I really think and have experience for myself that intuition is something that you can cultivate, like any other skill."

There is another side to tarot, however – one embroiled in its religious objectifications as well as its “fortune-telling” stereotype. The surge of tarot and other divination practices may also come from the push for highly personalized spirituality as opposed to religious dedication. According to a 2017 PEW research study that examined a national sample of more than 5,000 people, 47 percent of men and 53 percent of women in the U.S. considered themselves spiritual, but not religious. 

Spirituality is an important factor for Erev, a Kohenet Hebrew priestess, who finds inspiration in the spirituality of her heritage. 

“There’s an idea in Judaism that all the stars are angels,” she said. 

“There is another interpretation of a teaching that when you have a feeling, it’s an angel visiting you, and I really liked this idea.” 

Currently in the process of designing her second deck, Erev is designing each deck after a character in the Hebrew alphabet and pairing it with an animal.

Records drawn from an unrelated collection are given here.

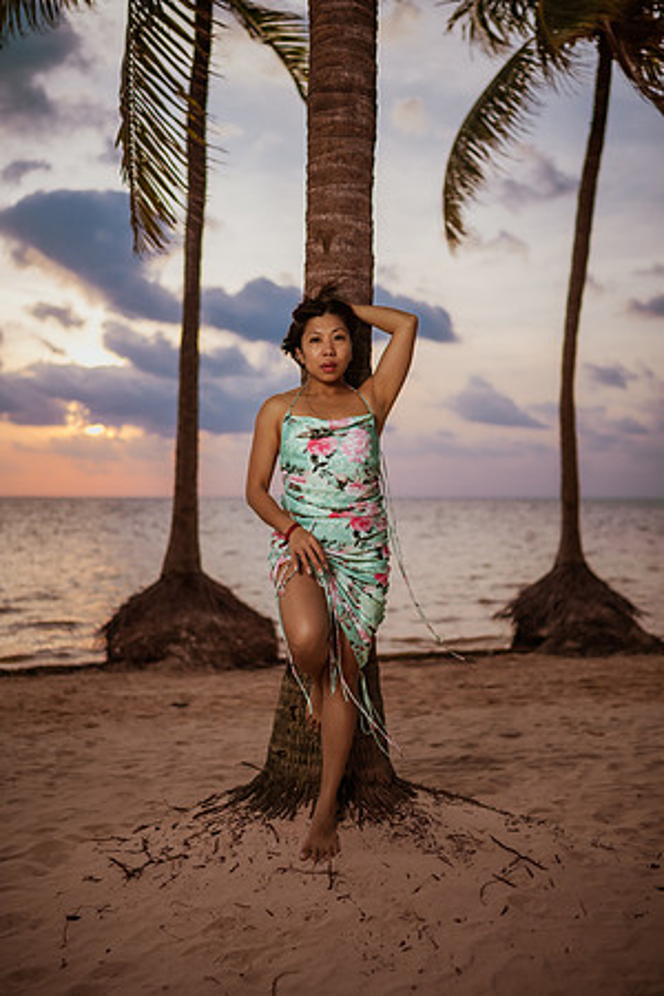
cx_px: 332
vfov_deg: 54.4
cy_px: 498
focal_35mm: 35
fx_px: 968
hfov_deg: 37.9
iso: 50
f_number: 1.8
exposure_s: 1/1250
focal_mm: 35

While fortune-telling may be one aspect of it, too, the average usage of tarot seems more about studying the present than predicting the future. 

“Tarot is the divination of the subconscious,” says Monaco. 

“Sometimes, you’re like, ‘Oh, I didn’t want to get that [card],’ but like, that’s the one you were thinking. That’s the one you were feeling was going to happen.” 

According to Sigmund Freud, the “unconscious” is comprised of thoughts that are outside our conscious awareness, influencing all of our behavior. This unconscious thought, then, may be remedied with certain practices like tarot. 

“It’s a form of mental health,” says Medina.

“Sometimes, we get in our heads and we’re mulling over things or stressed out. I think it can be relieving if you pull some cards for yourself."